Jamie Ferrill
100 Hours in Kabul - Multinational non-combatant evacuation operations (NEOs): Lessons learned from the drawdown in Afghanistan (with Tim Lannan and Christian Leuprecht)
This project analyses multinational non-combatant evacuation operations (NEOs), drawing on NATO's role in the drawdown in Afghanistan as a critical case study. The aim is to compare the principles of NEOs against how the final days of the Afghanistan mission unfolded, and how to ensure future NEOs are better able to deliver on assurances and expectations.
The first phase of the project offers critical insight into the consequences for the Afghan NEO of the political jostling that took place. The second phase systematically compares multinational to national NEOs.

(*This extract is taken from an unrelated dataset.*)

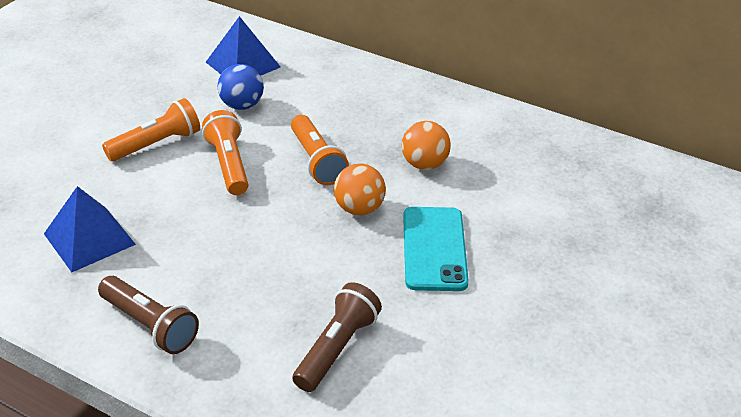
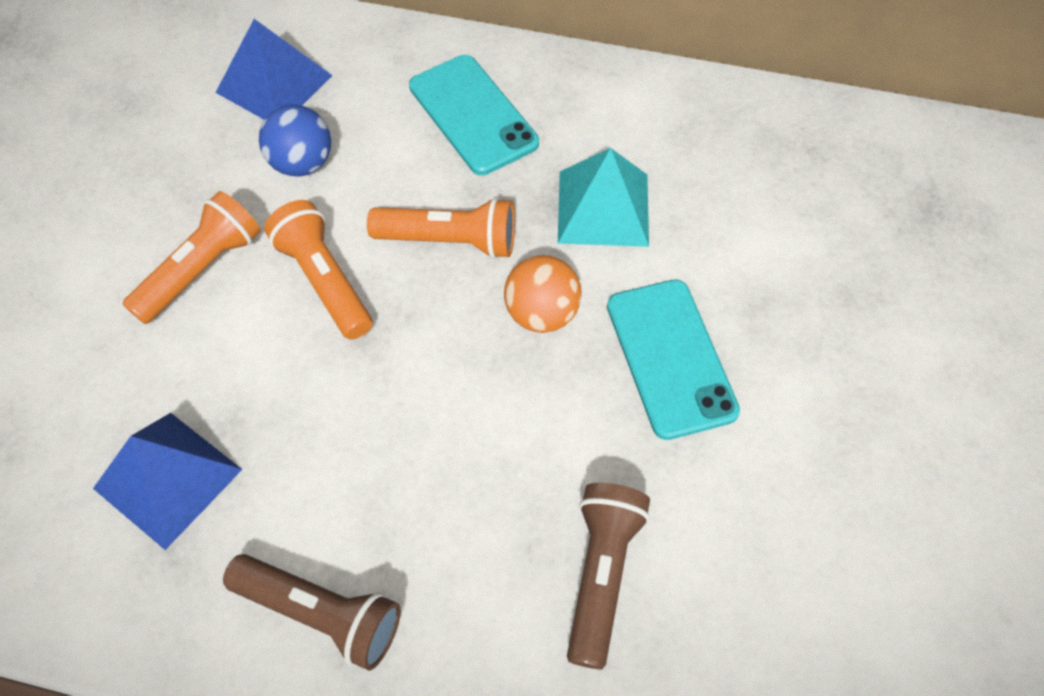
camera: 15 degrees left, 20 degrees up
(316, 161) = (449, 241): orange flashlight -> orange flashlight turned 45 degrees counterclockwise
(360, 102) = (472, 115): none -> turquoise phone
(424, 164) = (603, 208): orange ball -> turquoise pyramid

The project will make a significant contribution to the relatively marginal scholarly literature on NEOs in general, and the even smaller literature on multinational NEOs, while offering a strategic and humanitarian critique of the predominantly instrumental and operational approach to the Afghan NEO that mirrors the difficulties of multinational operations that bedevilled the Afghanistan mission over 20 years. NATO’s civilian and military expertise plays an outsized role in preserving the international rules-based order by ensuring regional peace and stability. This project’s critical reflection on the Afghanistan NEO will inform strategic and operational decision-making, planning, and logistics for current and future international security and stability operations around the globe.
Biography
Dr Jamie Ferrill is the Discipline Lead of Financial Crime Studies and Lecturer in the same at the Australian Graduate School of Policing and Security, Charles Sturt University. She is the co-Editor-in-Chief of Salus Journal. Jamie holds a PhD in Organizational Behaviour from Loughborough University (UK), a Masters in Homeland Security Leadership from the University of Connecticut, and a Bachelors in Criminal Justice from Mount Royal University (Canada). A political sociologist, Jamie’s research focuses on the role of human actors and ideology in organisational processes, as well as in transnational cooperation and collaboration within the purview of threats to national and economic security. Jamie has nearly a decade of law enforcement experience, having worked for the Canadian federal government prior to commencing an academic career.